As for the other big new player I mentioned above, a form of global soft power gathered mostly (though not wholly) around the issue of climate change, I am not sure I would classify this yet as another “big global force” on the order of US/NATO, China, or Russia. But it is clearly a significant emerging force. It is enabled by the myriad new forms of global communications that have emerged since 2000, which can be molded or steered by governments or other coercive entities but never today silenced as completely as was possible during the Cold War.

This “global soft power” might well become highly mobilized by some of the sequelae of the Ukraine crisis. Gas prices in the west will almost certainly continue to rise; but why are Western economies still so dependent on carbon-emitting fossil fuels, anyway? Major military action, in Ukraine as in Iraq, Afghanistan, or Vietnam, will lead to ecological disasters; and the world’s militaries– with the U.S. military clearly leading the pack!– are themselves major emitters of CO2.

But above all, in a world in which large military blocs are confronting each other yet again, how can the goals of the global climate-change movement ever be successfully pursued?

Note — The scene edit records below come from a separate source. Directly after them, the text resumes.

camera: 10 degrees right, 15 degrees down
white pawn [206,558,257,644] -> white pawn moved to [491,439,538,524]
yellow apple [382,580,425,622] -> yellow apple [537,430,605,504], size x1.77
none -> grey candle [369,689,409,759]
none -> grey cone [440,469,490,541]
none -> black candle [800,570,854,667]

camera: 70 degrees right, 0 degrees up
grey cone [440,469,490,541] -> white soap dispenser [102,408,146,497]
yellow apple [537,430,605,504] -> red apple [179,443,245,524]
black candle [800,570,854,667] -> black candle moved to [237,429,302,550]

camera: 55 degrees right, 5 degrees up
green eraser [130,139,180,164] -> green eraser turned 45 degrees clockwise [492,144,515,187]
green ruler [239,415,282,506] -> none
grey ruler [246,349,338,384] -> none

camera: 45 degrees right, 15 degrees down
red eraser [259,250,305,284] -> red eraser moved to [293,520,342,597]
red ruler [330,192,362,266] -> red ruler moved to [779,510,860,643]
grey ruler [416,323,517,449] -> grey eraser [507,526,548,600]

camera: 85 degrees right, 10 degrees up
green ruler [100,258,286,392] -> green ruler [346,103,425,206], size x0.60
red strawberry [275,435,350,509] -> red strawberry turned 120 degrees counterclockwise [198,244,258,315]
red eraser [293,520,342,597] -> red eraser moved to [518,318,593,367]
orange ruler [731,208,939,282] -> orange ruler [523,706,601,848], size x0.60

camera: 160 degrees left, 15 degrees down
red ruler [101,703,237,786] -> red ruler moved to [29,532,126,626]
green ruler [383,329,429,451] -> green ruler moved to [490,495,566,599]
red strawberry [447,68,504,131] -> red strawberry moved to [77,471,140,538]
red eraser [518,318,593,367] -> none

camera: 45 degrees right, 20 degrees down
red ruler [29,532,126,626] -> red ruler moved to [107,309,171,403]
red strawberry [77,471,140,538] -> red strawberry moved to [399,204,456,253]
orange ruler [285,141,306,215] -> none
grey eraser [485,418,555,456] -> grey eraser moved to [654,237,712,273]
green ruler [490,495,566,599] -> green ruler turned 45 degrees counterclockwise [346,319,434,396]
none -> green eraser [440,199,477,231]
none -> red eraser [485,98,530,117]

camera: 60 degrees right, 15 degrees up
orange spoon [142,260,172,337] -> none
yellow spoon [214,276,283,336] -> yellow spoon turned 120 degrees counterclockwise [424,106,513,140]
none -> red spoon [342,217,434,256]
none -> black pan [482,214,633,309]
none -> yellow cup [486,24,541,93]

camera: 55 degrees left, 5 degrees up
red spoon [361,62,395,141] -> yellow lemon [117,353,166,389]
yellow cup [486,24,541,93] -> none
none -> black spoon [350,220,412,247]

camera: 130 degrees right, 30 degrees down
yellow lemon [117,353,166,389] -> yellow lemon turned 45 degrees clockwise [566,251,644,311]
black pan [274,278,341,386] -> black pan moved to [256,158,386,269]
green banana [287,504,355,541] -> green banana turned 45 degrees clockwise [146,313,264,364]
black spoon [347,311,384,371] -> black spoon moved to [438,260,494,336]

So yes, in 2022, we are entering a new global era. It is one in which many of the arrogant, unilateralist practices that successive U.S. leaders had lazily fallen into in the decades since 1991– simply “because they could”– will need to be curbed, or reversed. There is no way the West can “win” the current conflict over Ukraine. It can minimize the harm suffered by Ukraine’s people(s); and this will best be accomplished through intensive diplomacy that builds on and reinforces some of the strongest of the principles on which the U.N. was founded. But make no mistake: reform of the U.N. itself and the institution of some very real forms of accountability in the conduct of international affairs should also be on the agenda.

The banner image above, by Mark Garten for the UN, is a scene from the session the UN Security Council held late at night yesterday (February 23), on Ukraine. It shows the UN Secretary General at left and Russia’s ambassador to the UN Vassily Nebenzia at right. Nebenzia is this month’s President of the Security Council.